Но вот Хлестаков уехал. Городничий, разнеженный мечтами о близком величии, полулежа на кушетке, рисует себе радужные перспективы своего благоденствия в столице. Входят пристыженные купцы. «А! здорово, соколики!» - в голосе Стрельского за ласковой нежностью этого обращения ощущаются кошачьи когти, спрятанные в мягкий бархат нацелившейся лапы. «Здравия желаем, батюшка!» - виновато кланяются купцы, чувствуя, как вопьются сейчас в них эти когти. Но Городничий мстительно длит и растягивает их казнь: с прижмуренными, как у кота, глазами, хищно пошевеливающимися пальцами заложенных за спину рук, Стрельский подбирался к ним, продолжая мурлыкать: «Что, голубчики, как поживаете? как товар идет ваш?» И тут Городничий срывался, как хищник в прыжке! Лицо его было перекошено яростью, губа жестоко прикушена,- это был пароксизм начальнического гнева!

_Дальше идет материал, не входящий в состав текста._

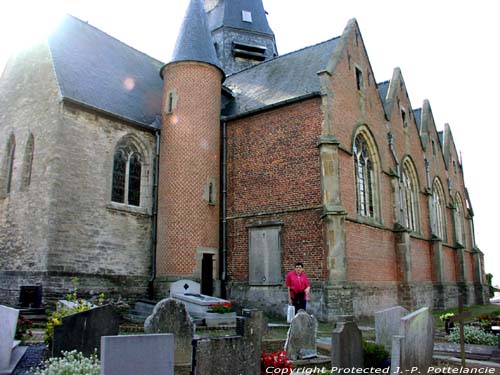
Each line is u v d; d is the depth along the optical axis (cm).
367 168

Эта сцена, как, впрочем, и вся игра Стрельского - Городничего, представляла собою настоящий урок истории, рассказанной не по учебнику Иловайского, из которого мы, учащиеся царских гимназий, узнавали, что «Чернышевский в романе «Что делать?» проповедовал нигилизм и грубую чувственность», а граф Лев Толстой «предается неудачному умствованию и пропаганде противонационального направления». Нет, в Городничем, как играл его почти 60 лет назад М.К.Стрельский, на зрителя смотрело лицо эпохи, черное, страшное лицо николаевской России.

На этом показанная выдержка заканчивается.